Jornal do Brasil – 08/12/2011

Hiatos de guerra

Escritores e compositores pop acham que devem opinar sobre tudo. Tariq Ali não fugiu à regra. Acaba de explicar a um jornalista na última Fliporto, em Olinda, que o atual clima contra o Irã envolve Israel porque este não quer ver ameaçado seu monopólio nuclear. Além das exaltações ao ditador do Irã, endossou a montagem do arsenal nuclear do regime persa “cercado de potencias nucleares como Paquistão, Índia, Coreia do Norte, e um pouco mais distante China (sic).” Quem sabe Ali poderia esclarecer se afinal estamos diante de monopólio ou se, nos arredores, já existem armas nucleares em abundância? De quem fala? Quem prometeu varrer Israel do mapa? Uma hora dessas o paquistanês precisará abandonar a ficção e trazer argumentos verdadeiros para prosseguir sua campanha contra “conspiradores sionistas” e “inimigos imperialistas”.
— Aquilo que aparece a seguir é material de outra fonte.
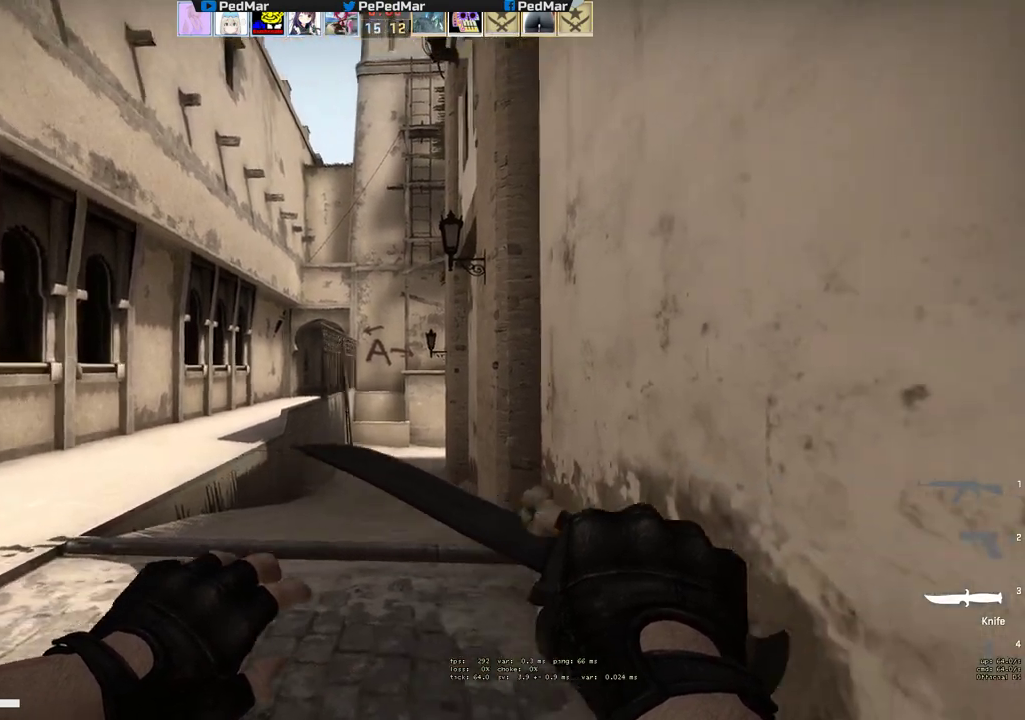
Gameplay with keyboard and mouse; each line is a JSON object with the keys and mouse buttons held at the frame after it. "events" lists presses ("down") and releases ("up") of "a", "c", "ctrl", "d", "e", "f", "q", "r", "s", "shift", "space", "tab", "w", "x", "z", "mouse_left", "mouse_wheel", "mouse_right", "mouse_mb4" and "mouse_mb5" between this image and that frame as [ms after this image, input, new state], when the widget could be followed in between. "mouse_left", "mouse_wheel", "mouse_right", "mouse_mb4", "mouse_mb5" = the "left", "wheel", "right", "mb4", "mb5" buttons of the "mouse" list. No other keys are recorded. "wheel" means that the mouse wheel is clicked or scrolled. Not read: mouse_move.
{"keys": ["a", "w"], "mouse": [], "events": []}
Não faz preocupação quando alguém dispara tantas atrocidades isoladamente. O problema é o coro. Legiões inteiras fazem brotar jargões anacrônicos em suas vitrolas acríticas. Entre nós, há gente que perdeu a timidez e hasteou bandeira a favor do acúmulo de armas de destruição em massa. Bizarro ativismo: pacifistas atômicos sonhando com democracia nuclear.
Segundo especialistas em segurança internacional o fundamentalismo adicionou à análise fatores imponderáveis. Há muita gente interessada em guerra, a começar pela atual administração do Irã, que, para sobreviver como regime sabe que precisa expandir a influencia xiita pelos arredores. A exportação da revolução islâmica de Teerã (bem sucedida no Líbano, Iraque e Síria) hoje está sendo acelerada e, dissipada toda euforia, seus braços visíveis despontam em vários segmentos da “primavera árabe”. No front interno precisam contornar a guerra civil iminente.